Sedangkan Saqeel dengan penuh kesabaran menepuk - nepuk bahu Kaiden. Seolah-olah ingin menenangkan Kaiden yang risau. Sangat berbanding terbalik dengan dirinya yang kini tengah menahan tangisnya. Menggigit kuat bibirnya guna menghadang tangisnya yang akan pecah. Saqeel sadar, dia tidak boleh ikut menangis. Dia tidak ingin membuat Kaiden semakin merasa bersalah.

Walaupun Saqeel tahu, perbuatan yang dilakukan oleh Kaiden adalah pembunuhan tapi Saqeel sadar, jika Kaiden tidak sengaja melakukan itu. Saqeel percaya pada Kaiden. Karena Kaiden adalah pahlawannya. Pahlawan tidak membunuh orang yang baik. Pahlawan hanya membunuh orang yang jahat. Maka Saqeel meyakinkan dalam dirinya jika orang yang dibunuh oleh Kaiden adalah orang yang jahat. Orang yang berhasil menghasut amarah Kaiden hingga titik tertinggi.

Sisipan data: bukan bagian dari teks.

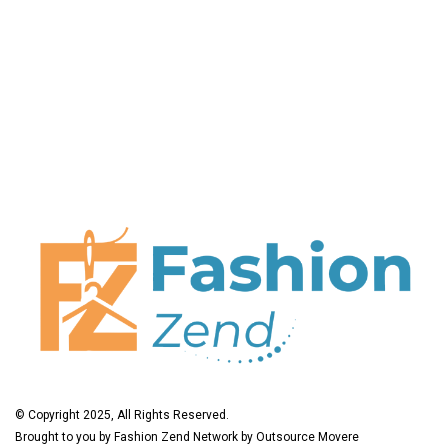
© Copyright 2025, All Rights Reserved.
Brought to you by
Fashion Zend
Network by
Outsource Movere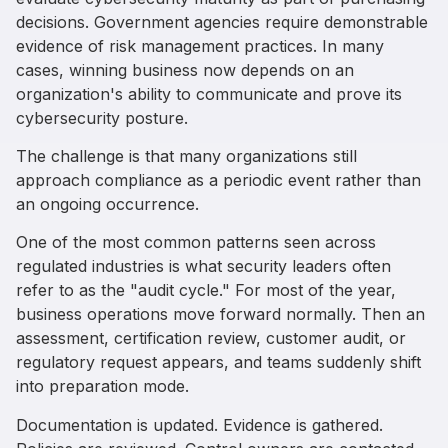
decisions. Government agencies require demonstrable
evidence of risk management practices. In many
cases, winning business now depends on an
organization's ability to communicate and prove its
cybersecurity posture.
The challenge is that many organizations still
approach compliance as a periodic event rather than
an ongoing occurrence.
One of the most common patterns seen across
regulated industries is what security leaders often
refer to as the "audit cycle." For most of the year,
business operations move forward normally. Then an
assessment, certification review, customer audit, or
regulatory request appears, and teams suddenly shift
into preparation mode.
Documentation is updated. Evidence is gathered.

"Kai, sorry.... Ini semua salah gue. Seharusnya gue selalu ada disamping lo, seharusnya gue gak nurut sama perintah lo untuk tetap dalam kelas. Seharusnya ini gak akan terjadi kalo gue ada disamping lo. Ini semua salah gue," ujar Saqeel seraya mengepalkan sebelah tangannya yang kosong.

Dengan kasar Kaiden mendorong Saqeel. Menatap marah kearah wakilnya itu. "Stop Saq! Gue gak suka lo malah nyalahin diri lo sendiri! Udah jelas-jelas ini semua salah gue! Gue nusuk dia pake pisau! Lima tusukan membabi buta gue tusuk ke perut si Eric."

"Ini bukan salah----"

"INI SALAH GUE ANJING! Gue bilang stop nyalahin diri lo sendiri! Ini semua salah gue! Gue sendiri yang hajar mereka sampe babak belur dan dengan tangan gue sendiri gue nusuk Eric sampe mati! Lo tau kenapa? Si anjing ini ngejelekkin Kalid! Abang gue! Dia berani ngejelekkin Abang gue didepan gue Saq! Depan gue! Lo tau sendiri gue gak suka ada orang yang ungkit tentang kematian Kalid! Gue gak suka! Makanya gue bunuh Eric dengan kedua tangan gue sendiri! Jadi stop nyalahin diri lo sendiri!" Ujar Kaiden penuh emosi.